Quanto ao motivo pelo qual nos parece familiar algo quando não é, há várias explicações: “pequenos problemas neurofisiológicos pouco frequentes; semelhanças entre experiências passadas e presentes ou até já termos vivido algo e nos termos esquecido, sentindo depois essa familiaridade sem saber de onde vem”, esclarece. Isso significa que, podendo existir múltiplas origens para esta sensação de familiaridade, é provável que haja várias causas e não apenas uma, para ter déjà vu.
O déjà vu é, depois de muita investigação, um pouco menos misterioso, mas ainda há muito por compreender. “Por exemplo, por que razão algumas pessoas nunca experienciam um déjà vu. Essa parece ser agora a questão mais urgente: se é tão simples de descrever e explicar, porque é que algumas pessoas nunca o sentem?

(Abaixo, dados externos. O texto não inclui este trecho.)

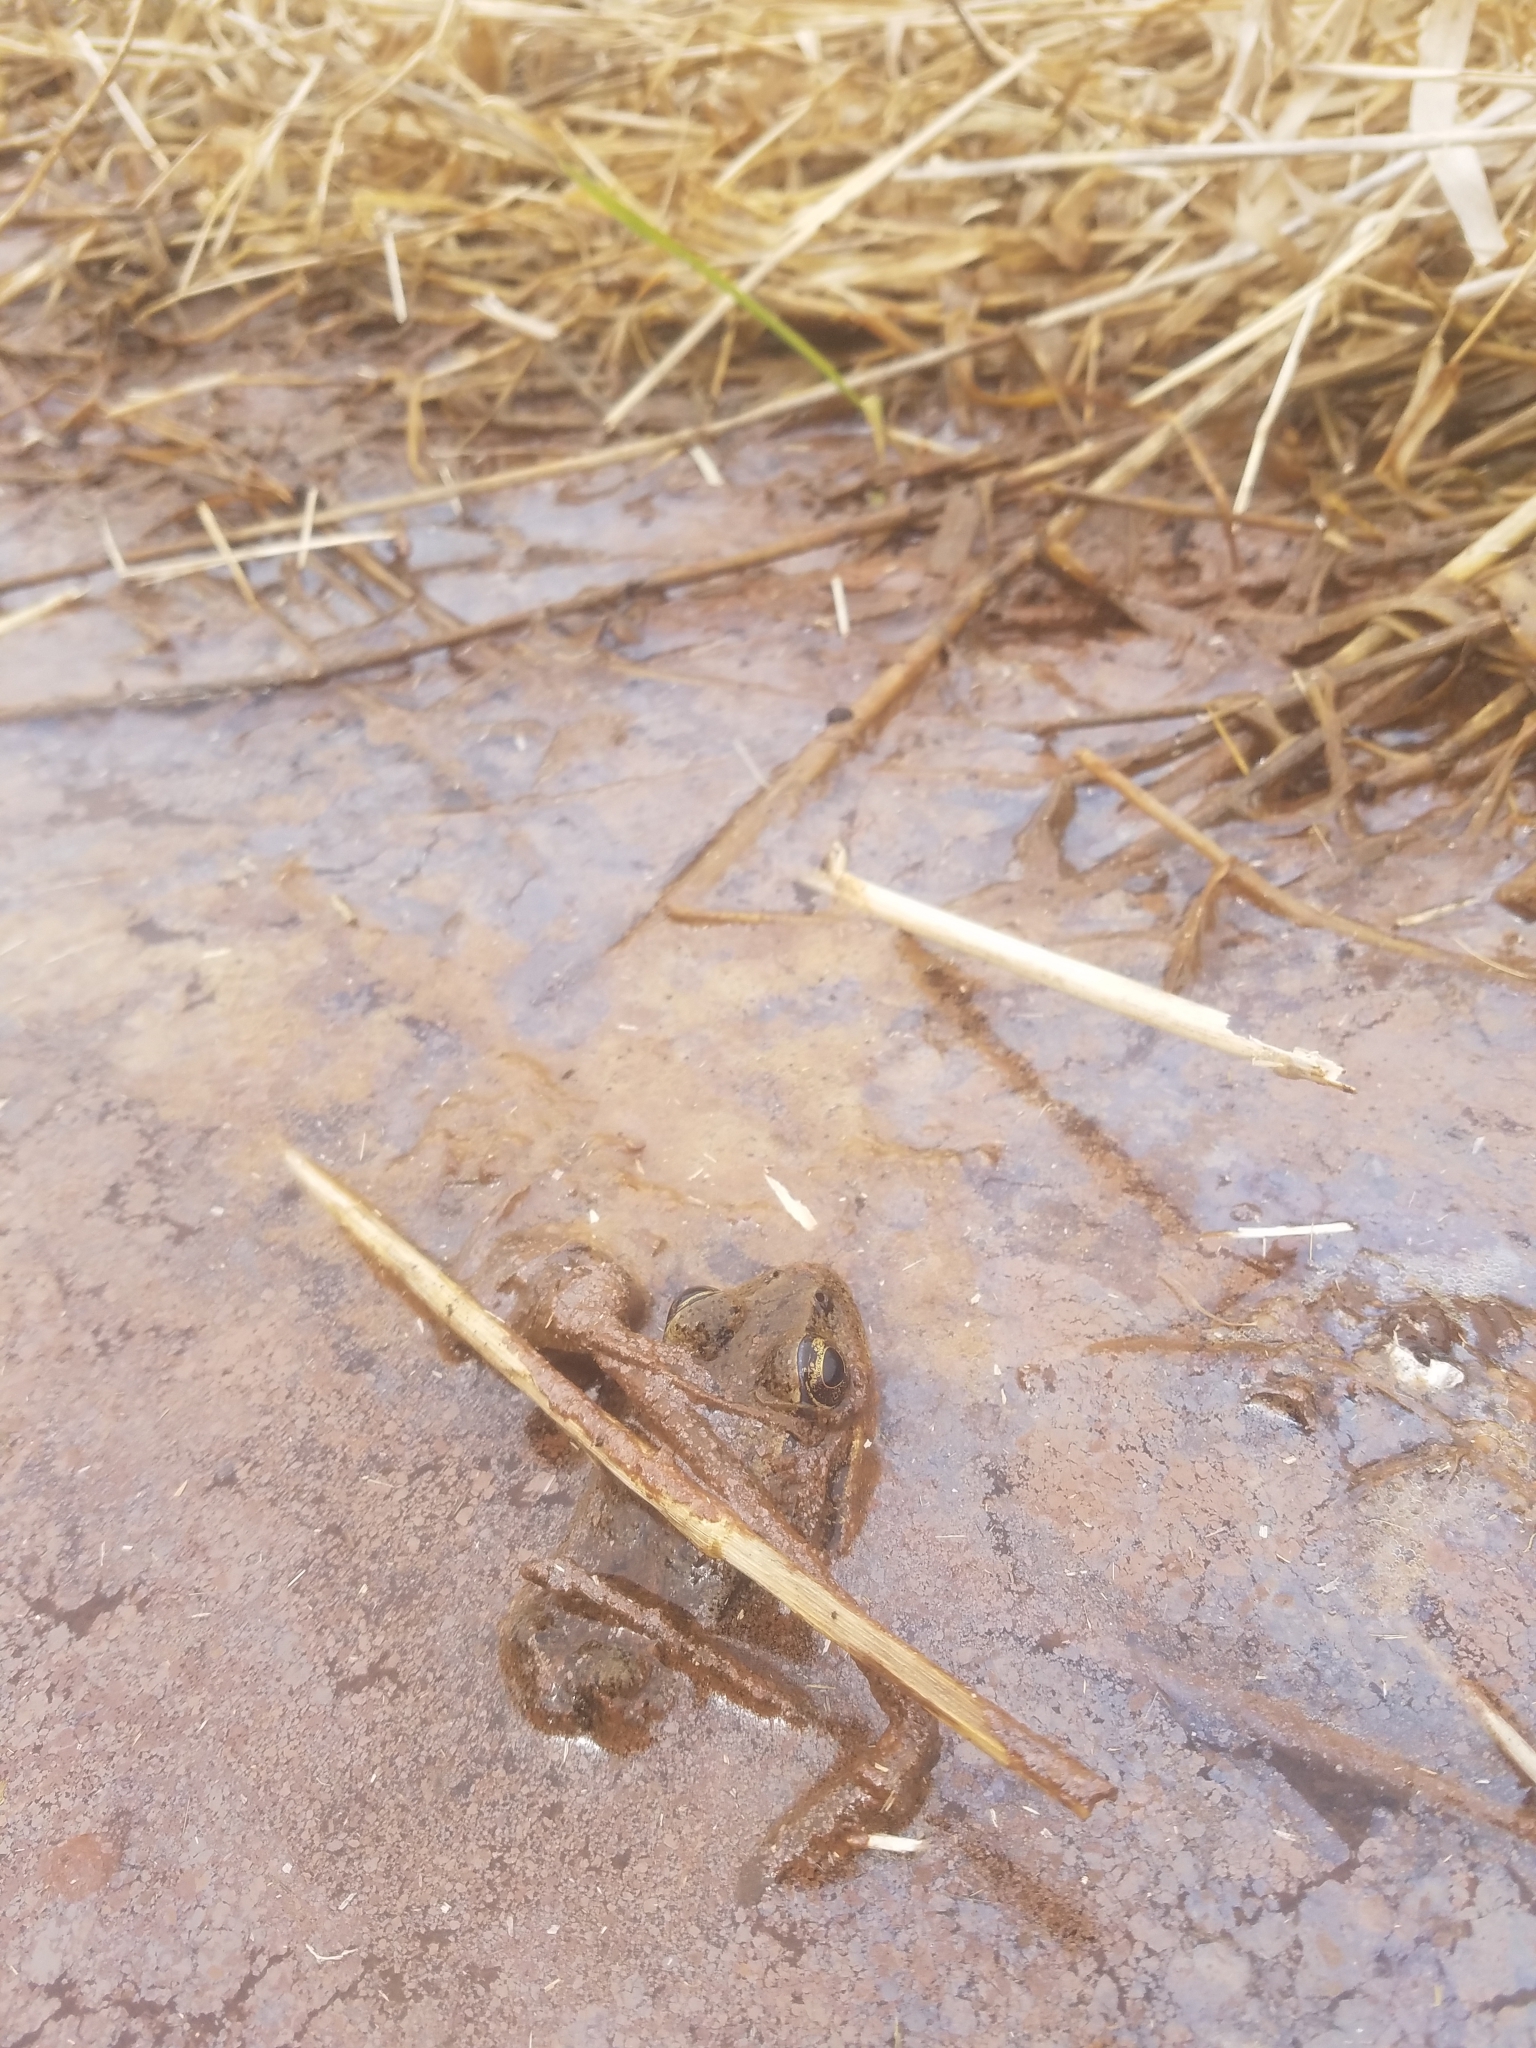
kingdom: Animalia
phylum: Chordata
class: Amphibia
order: Anura
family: Ranidae
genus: Rana
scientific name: Rana aurora
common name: Red-legged frog
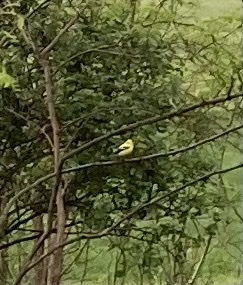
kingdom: Animalia
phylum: Chordata
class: Aves
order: Passeriformes
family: Fringillidae
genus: Spinus
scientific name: Spinus tristis
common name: American goldfinch
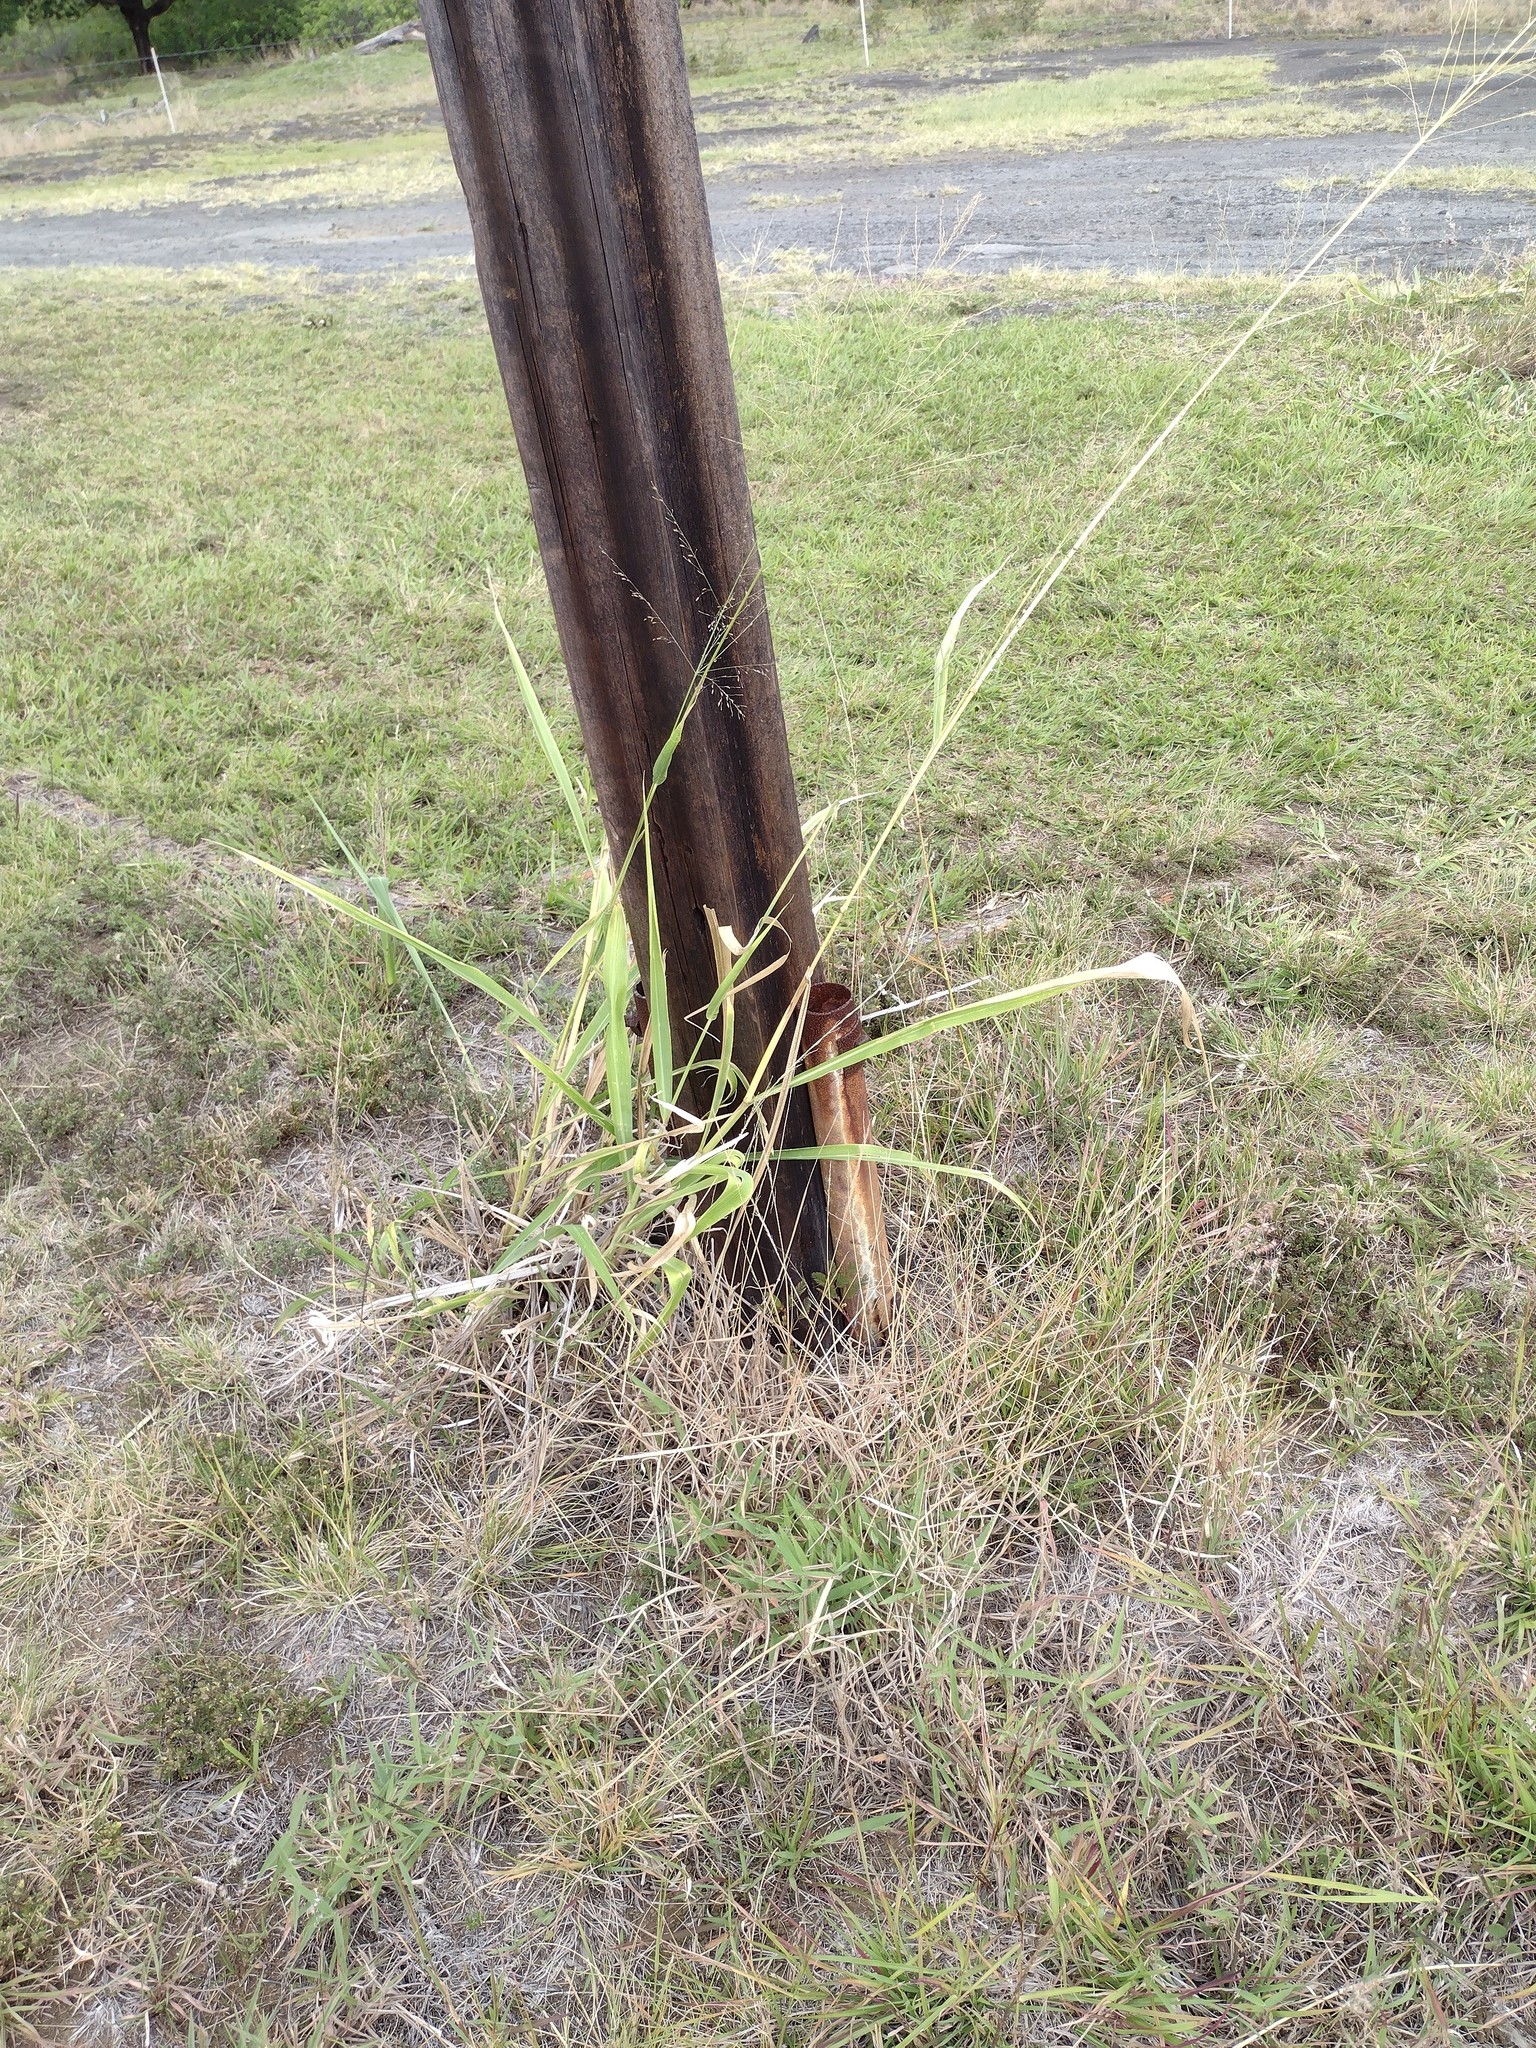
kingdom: Plantae
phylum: Tracheophyta
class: Liliopsida
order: Poales
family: Poaceae
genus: Megathyrsus
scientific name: Megathyrsus maximus
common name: Guineagrass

“Sobre isto sabe-se muito pouco ainda”, diz o investigador, mas há algumas descobertas que surgem com frequência e parecem consistentes: “É mais comum em pessoas que viajam mais, em pessoas que se lembram dos sonhos e, talvez o mais importante: está correlacionado com outros fenómenos associados à memória, como a recordação espontânea, de forma súbita e detalhada, de um episódio passado [por norma, depois de ver, sentir ou ouvir alguma coisa], experiência esta que está relacionada com a forma como estamos sintonizados com as sensações relacionadas com a nossa memória.”